◆ GIVEN INSTRUCTION ◆
Reproduce all of the items below, changing each "pose" to "camera" and keeping everything else the same.

----------------

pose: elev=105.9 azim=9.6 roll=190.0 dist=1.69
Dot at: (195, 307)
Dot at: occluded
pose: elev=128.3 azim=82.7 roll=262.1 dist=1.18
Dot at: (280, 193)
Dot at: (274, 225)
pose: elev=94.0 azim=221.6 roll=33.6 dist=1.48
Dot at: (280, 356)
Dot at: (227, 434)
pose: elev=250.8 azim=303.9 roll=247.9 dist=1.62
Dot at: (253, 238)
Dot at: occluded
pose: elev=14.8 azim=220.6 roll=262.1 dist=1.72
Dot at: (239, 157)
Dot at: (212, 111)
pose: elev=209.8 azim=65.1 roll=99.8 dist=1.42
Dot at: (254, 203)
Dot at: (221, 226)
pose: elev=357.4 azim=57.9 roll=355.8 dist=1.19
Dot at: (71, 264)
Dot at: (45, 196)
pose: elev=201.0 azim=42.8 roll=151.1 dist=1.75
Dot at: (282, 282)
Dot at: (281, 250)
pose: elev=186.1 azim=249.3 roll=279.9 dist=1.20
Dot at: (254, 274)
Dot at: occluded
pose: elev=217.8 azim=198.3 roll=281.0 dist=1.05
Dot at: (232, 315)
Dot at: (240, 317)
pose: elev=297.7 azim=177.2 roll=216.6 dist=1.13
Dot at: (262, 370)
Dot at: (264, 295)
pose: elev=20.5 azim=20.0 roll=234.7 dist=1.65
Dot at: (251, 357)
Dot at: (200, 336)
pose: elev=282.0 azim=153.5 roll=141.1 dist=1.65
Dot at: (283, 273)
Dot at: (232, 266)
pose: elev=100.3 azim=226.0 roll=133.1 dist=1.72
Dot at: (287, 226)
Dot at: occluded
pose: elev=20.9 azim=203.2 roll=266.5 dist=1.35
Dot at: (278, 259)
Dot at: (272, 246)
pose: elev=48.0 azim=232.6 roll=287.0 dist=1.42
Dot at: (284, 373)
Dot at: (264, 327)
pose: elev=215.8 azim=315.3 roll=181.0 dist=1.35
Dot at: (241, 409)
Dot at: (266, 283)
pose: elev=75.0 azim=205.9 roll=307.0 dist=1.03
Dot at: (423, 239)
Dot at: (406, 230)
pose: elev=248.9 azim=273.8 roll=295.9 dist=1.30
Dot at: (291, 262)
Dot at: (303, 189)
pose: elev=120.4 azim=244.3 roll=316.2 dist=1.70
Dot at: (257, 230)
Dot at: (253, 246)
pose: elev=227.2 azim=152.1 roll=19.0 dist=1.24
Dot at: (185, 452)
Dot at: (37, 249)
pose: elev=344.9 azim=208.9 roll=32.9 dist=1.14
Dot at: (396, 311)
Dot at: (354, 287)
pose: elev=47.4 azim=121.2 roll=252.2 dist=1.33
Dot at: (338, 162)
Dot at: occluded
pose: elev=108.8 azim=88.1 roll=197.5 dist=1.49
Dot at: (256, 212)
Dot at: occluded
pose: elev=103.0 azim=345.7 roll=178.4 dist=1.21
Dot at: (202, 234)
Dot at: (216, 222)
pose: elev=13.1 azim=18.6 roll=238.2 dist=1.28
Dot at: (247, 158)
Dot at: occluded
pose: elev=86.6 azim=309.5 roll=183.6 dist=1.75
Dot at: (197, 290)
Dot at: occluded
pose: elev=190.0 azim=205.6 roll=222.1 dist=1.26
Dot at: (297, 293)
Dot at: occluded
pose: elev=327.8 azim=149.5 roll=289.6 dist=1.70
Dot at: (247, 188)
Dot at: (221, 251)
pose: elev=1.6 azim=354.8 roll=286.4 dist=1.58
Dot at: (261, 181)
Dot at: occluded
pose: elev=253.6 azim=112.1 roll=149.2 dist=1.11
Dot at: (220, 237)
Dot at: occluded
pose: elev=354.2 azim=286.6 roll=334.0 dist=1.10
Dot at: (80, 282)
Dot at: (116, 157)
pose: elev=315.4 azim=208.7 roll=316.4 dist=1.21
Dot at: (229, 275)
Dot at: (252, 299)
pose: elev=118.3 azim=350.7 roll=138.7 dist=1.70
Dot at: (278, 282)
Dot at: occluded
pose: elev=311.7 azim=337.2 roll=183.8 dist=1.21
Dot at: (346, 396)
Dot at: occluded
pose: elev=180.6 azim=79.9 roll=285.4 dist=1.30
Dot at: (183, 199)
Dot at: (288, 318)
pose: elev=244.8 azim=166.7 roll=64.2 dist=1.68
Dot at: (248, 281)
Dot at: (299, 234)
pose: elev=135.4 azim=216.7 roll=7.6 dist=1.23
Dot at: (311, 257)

----------------

◆ ANSWER TO THIS PROBLEM ◆
camera: elev=105.9 azim=9.6 roll=190.0 dist=1.69
Dot at: (195, 307)
Dot at: occluded
camera: elev=128.3 azim=82.7 roll=262.1 dist=1.18
Dot at: (280, 193)
Dot at: (274, 225)
camera: elev=94.0 azim=221.6 roll=33.6 dist=1.48
Dot at: (280, 356)
Dot at: (227, 434)
camera: elev=250.8 azim=303.9 roll=247.9 dist=1.62
Dot at: (253, 238)
Dot at: occluded
camera: elev=14.8 azim=220.6 roll=262.1 dist=1.72
Dot at: (239, 157)
Dot at: (212, 111)
camera: elev=209.8 azim=65.1 roll=99.8 dist=1.42
Dot at: (254, 203)
Dot at: (221, 226)
camera: elev=357.4 azim=57.9 roll=355.8 dist=1.19
Dot at: (71, 264)
Dot at: (45, 196)
camera: elev=201.0 azim=42.8 roll=151.1 dist=1.75
Dot at: (282, 282)
Dot at: (281, 250)
camera: elev=186.1 azim=249.3 roll=279.9 dist=1.20
Dot at: (254, 274)
Dot at: occluded
camera: elev=217.8 azim=198.3 roll=281.0 dist=1.05
Dot at: (232, 315)
Dot at: (240, 317)
camera: elev=297.7 azim=177.2 roll=216.6 dist=1.13
Dot at: (262, 370)
Dot at: (264, 295)
camera: elev=20.5 azim=20.0 roll=234.7 dist=1.65
Dot at: (251, 357)
Dot at: (200, 336)
camera: elev=282.0 azim=153.5 roll=141.1 dist=1.65
Dot at: (283, 273)
Dot at: (232, 266)
camera: elev=100.3 azim=226.0 roll=133.1 dist=1.72
Dot at: (287, 226)
Dot at: occluded
camera: elev=20.9 azim=203.2 roll=266.5 dist=1.35
Dot at: (278, 259)
Dot at: (272, 246)
camera: elev=48.0 azim=232.6 roll=287.0 dist=1.42
Dot at: (284, 373)
Dot at: (264, 327)
camera: elev=215.8 azim=315.3 roll=181.0 dist=1.35
Dot at: (241, 409)
Dot at: (266, 283)
camera: elev=75.0 azim=205.9 roll=307.0 dist=1.03
Dot at: (423, 239)
Dot at: (406, 230)
camera: elev=248.9 azim=273.8 roll=295.9 dist=1.30
Dot at: (291, 262)
Dot at: (303, 189)
camera: elev=120.4 azim=244.3 roll=316.2 dist=1.70
Dot at: (257, 230)
Dot at: (253, 246)
camera: elev=227.2 azim=152.1 roll=19.0 dist=1.24
Dot at: (185, 452)
Dot at: (37, 249)
camera: elev=344.9 azim=208.9 roll=32.9 dist=1.14
Dot at: (396, 311)
Dot at: (354, 287)
camera: elev=47.4 azim=121.2 roll=252.2 dist=1.33
Dot at: (338, 162)
Dot at: occluded
camera: elev=108.8 azim=88.1 roll=197.5 dist=1.49
Dot at: (256, 212)
Dot at: occluded
camera: elev=103.0 azim=345.7 roll=178.4 dist=1.21
Dot at: (202, 234)
Dot at: (216, 222)
camera: elev=13.1 azim=18.6 roll=238.2 dist=1.28
Dot at: (247, 158)
Dot at: occluded
camera: elev=86.6 azim=309.5 roll=183.6 dist=1.75
Dot at: (197, 290)
Dot at: occluded
camera: elev=190.0 azim=205.6 roll=222.1 dist=1.26
Dot at: (297, 293)
Dot at: occluded
camera: elev=327.8 azim=149.5 roll=289.6 dist=1.70
Dot at: (247, 188)
Dot at: (221, 251)
camera: elev=1.6 azim=354.8 roll=286.4 dist=1.58
Dot at: (261, 181)
Dot at: occluded
camera: elev=253.6 azim=112.1 roll=149.2 dist=1.11
Dot at: (220, 237)
Dot at: occluded
camera: elev=354.2 azim=286.6 roll=334.0 dist=1.10
Dot at: (80, 282)
Dot at: (116, 157)
camera: elev=315.4 azim=208.7 roll=316.4 dist=1.21
Dot at: (229, 275)
Dot at: (252, 299)
camera: elev=118.3 azim=350.7 roll=138.7 dist=1.70
Dot at: (278, 282)
Dot at: occluded
camera: elev=311.7 azim=337.2 roll=183.8 dist=1.21
Dot at: (346, 396)
Dot at: occluded
camera: elev=180.6 azim=79.9 roll=285.4 dist=1.30
Dot at: (183, 199)
Dot at: (288, 318)
camera: elev=244.8 azim=166.7 roll=64.2 dist=1.68
Dot at: (248, 281)
Dot at: (299, 234)
camera: elev=135.4 azim=216.7 roll=7.6 dist=1.23
Dot at: (311, 257)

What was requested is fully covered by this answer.